Llama 5 405B is an excellent model and a poor Mac model, and both things are true at once. As a piece of open-weight engineering it is a milestone: frontier-tier MMLU, HumanEval, SWE-Verified, and GPQA scores under a commercially permissive license. As a local model for Apple Silicon, it is the wrong tool — the dense architecture and 220 GB Q4 footprint mean no Mac can run it at the quality that makes it special, and the Q2_K version that fits the largest Macs is slow, degraded, and outclassed by 32B models you can run at full precision.

Run Llama 5 405B if…

You have a multi-GPU cluster or a cloud endpoint and need the absolute strongest open model at full precision for coding, reasoning, or long-context analysis. In that environment its 91% MMLU and 72% SWE-Verified are real and worth the compute. On a Mac, it is a curiosity, not a daily driver.

Run a Mac alternative if…

You want fast, private, full-quality local AI on Apple Silicon — which is nearly everyone. Qwen 4.1 32B-A3B (~62 tok/s, Apache 2.0) and GLM 5.2 Air (~30 tok/s, MIT) fit in 32–64GB, run at full precision, and feel responsive. This is the right path for almost every Mac user.

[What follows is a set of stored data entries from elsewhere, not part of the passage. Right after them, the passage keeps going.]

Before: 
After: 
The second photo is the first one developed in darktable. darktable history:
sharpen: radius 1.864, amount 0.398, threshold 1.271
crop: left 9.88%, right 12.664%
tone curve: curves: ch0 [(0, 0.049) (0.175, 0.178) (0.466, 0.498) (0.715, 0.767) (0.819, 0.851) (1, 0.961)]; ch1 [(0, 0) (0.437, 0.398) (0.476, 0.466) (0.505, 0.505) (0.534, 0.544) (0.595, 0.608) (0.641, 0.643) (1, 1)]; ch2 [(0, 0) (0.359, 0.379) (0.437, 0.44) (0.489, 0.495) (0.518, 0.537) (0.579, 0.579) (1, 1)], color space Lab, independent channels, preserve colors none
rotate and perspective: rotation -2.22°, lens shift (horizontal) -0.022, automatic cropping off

The takeaway for Mac owners is simple: do not buy a Mac to run Llama 5 405B, and do not judge the model by what it does on your laptop. Judge it where it belongs — on cluster or cloud hardware — and for everything you actually do locally, reach for a model built to fit. Apple Silicon's unified memory is generous, but it is not 220 GB generous, and the laws of bandwidth do not bend for benchmark scores.